“Banished for Questioning the Gospel of Guns.” So read the front-page headline calculated to shock the naïve and gullible. The article’s shocking revelation: Guns & Ammo has chummy relationships with advertisers and panders to its readers. That, of course, is how things work at all those specialty magazines that are chock-full of ads. Yet as the newspaper that helped elect Barack Obama sees things, there’s a nefarious conspiracy going on involving Guns & Ammo parent company InterMedia Outdoors and malevolent gun manufacturers — all of whom supposedly abhor free speech and will go to appalling lengths to advance an absolutist pro-gun agenda.
What sent The Times into its hand-waving frenzy was Guns & Ammo’s recent firing of long-time columnist Dick Metcalf, who had outraged advertisers and readers with a column titled “Let’s Talk Limits.” It argued that Second Amendment rights were not absolute. “The fact is, all constitutional rights are regulated, always have been, and need to be,” Metcalf wrote. “Freedom of speech is regulated. You cannot falsely and deliberately shout, “Fire!” in a crowded theater.”
Personally, I find nothing over the top about this statement, and many readers here would probably agree. But that’s not how Guns & Ammo’s advertisers saw things. They wanted Metcalf out, as did many of Guns & Ammo’s 400,000 readers who “threatened to cancel their subscriptions” and even sent the magazine death threats, according to The Times’ article by reporter Ravi Somaiya. Political fallout over the controversy also caused Guns & Ammo’s editor, Jim Bequette, to announce that he’d speed up his retirement plans and bring his successor on board ahead of schedule.
Yes, it’s all very sad when talented and well-intentioned people lose their jobs due to politics – and one silly mistake. But there’s also nothing to prevent Metcalf and Bequette from going to work for another magazine, one that would perhaps be a better fit for them. Perhaps they could start up their own publication.
Yet as The Times sees things, the shake-up at Guns & Ammo suggests dark forces are thwarting reasonable discussions at gun magazines about Second Amendment issues and, more specifically, that Metcalf’s departure “sheds light on the close-knit world of gun journalism, where editors and reporters say there is little room for nuance in the debate over gun laws. Moderate voices that might broaden the discussion from within are silenced.” But wait a minute: Couldn’t you say something similar about the dearth of people with conservative political opinions in The Times’ newsroom? How many of its reporters and editors are Republicans? Inquiring minds want to know.

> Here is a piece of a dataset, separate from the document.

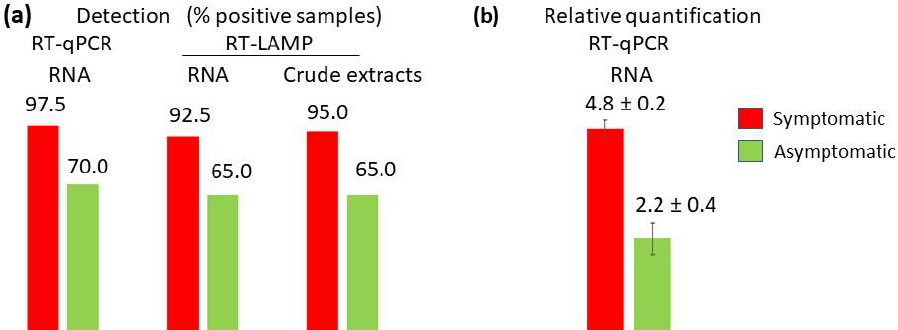
Figure 4. Analysis of leaves from symptomatic and asymptomatic C. esculentus plants collected in the field: ( a ) percentage of positive samples; ( b ) relative quantification expressed in a logarithm scale.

Guns & Ammo, of course, operates just like other specialty magazines that depend on advertising dollars. “We take care of those who take care of us,” a publisher at one of the country’s most widely read aviation magazines used to tell his staff, according to a former boss of mine who, earlier in his career, had been one of that magazine’s senior editors. He recalled how the editor-in-chief at the time, a well-known aviation journalist and author, used to write scathing inter-office memos about new airplanes he’d flown, and hated — yet none of those negative critiques ever made it into his published articles, because this would risk losing advertising dollars. I heard these revelations while working as an associate editor at a “Consumer Reports”-type aviation for light-plane pilots: No ads allowed! And without ads, we were free to say whatever passed muster with the magazine’s libel lawyer. The Times, incidentally, described Metcalf, a former history teacher at Yale and Cornell, as “one of the country’s pre-eminent gun journalists.” Yet one example of a gun review by Metcalf on InterMedia Outdoors’ television show has the feel of an informercial; certainly not the type of journalism that would past muster at The Times; and yet The Times essentially puts a halo over Metcalf’s head to support its anti-gun agenda.

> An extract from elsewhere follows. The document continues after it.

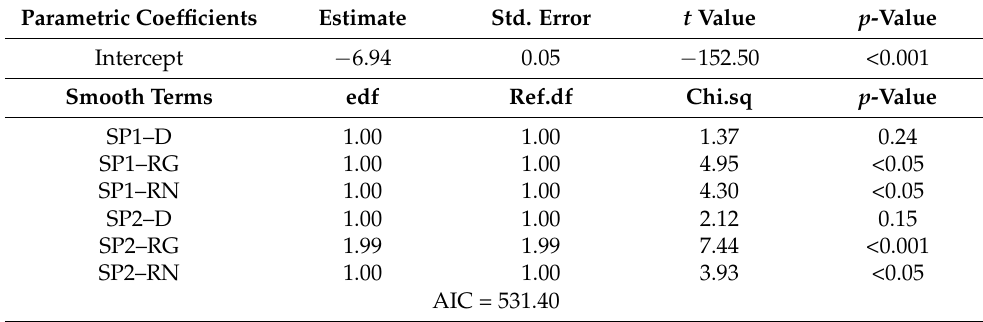
Table 4. Parameter estimates by the fixed effects of the generalized additive mixed model (GAMM) of daily increments in the last 15 days before capture in developing (D), regressing (RG) and regenerating (RN) European hake females captured in 2017. Parametric coefficients present: estimate, standard error (Std. error), z value, and p -value; smooth terms present: estimated degrees of freedom (edf), standard error (Std. error), z value, and p -value. Moreover, total Akaike Information Criterion (AIC) was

None of this is to suggest, to be sure, that magazines like Guns & Ammo write dishonest product reviews; but those reviews will definitely not read quite the same way as they would if done by gun magazines with a no-advertising policy; and nor would Guns & Ammo and other well-managed publications do anything to antagonize readers. By the same token, The Times would be a far different newspaper, and perhaps a more profitable one, if it wasn’t an echo chamber for liberal reporters and editors.
That the agenda-driven Times singles out and vilifies Guns & Ammo for doing what other specialty magazine do is no surprise. Perhaps the Gray Lady’s editors need to ponder their own biases — and to recall a truism from A. J. Liebling, the legendary writer at The New Yorker who observed: “Freedom of the press is guaranteed only to those who own one.”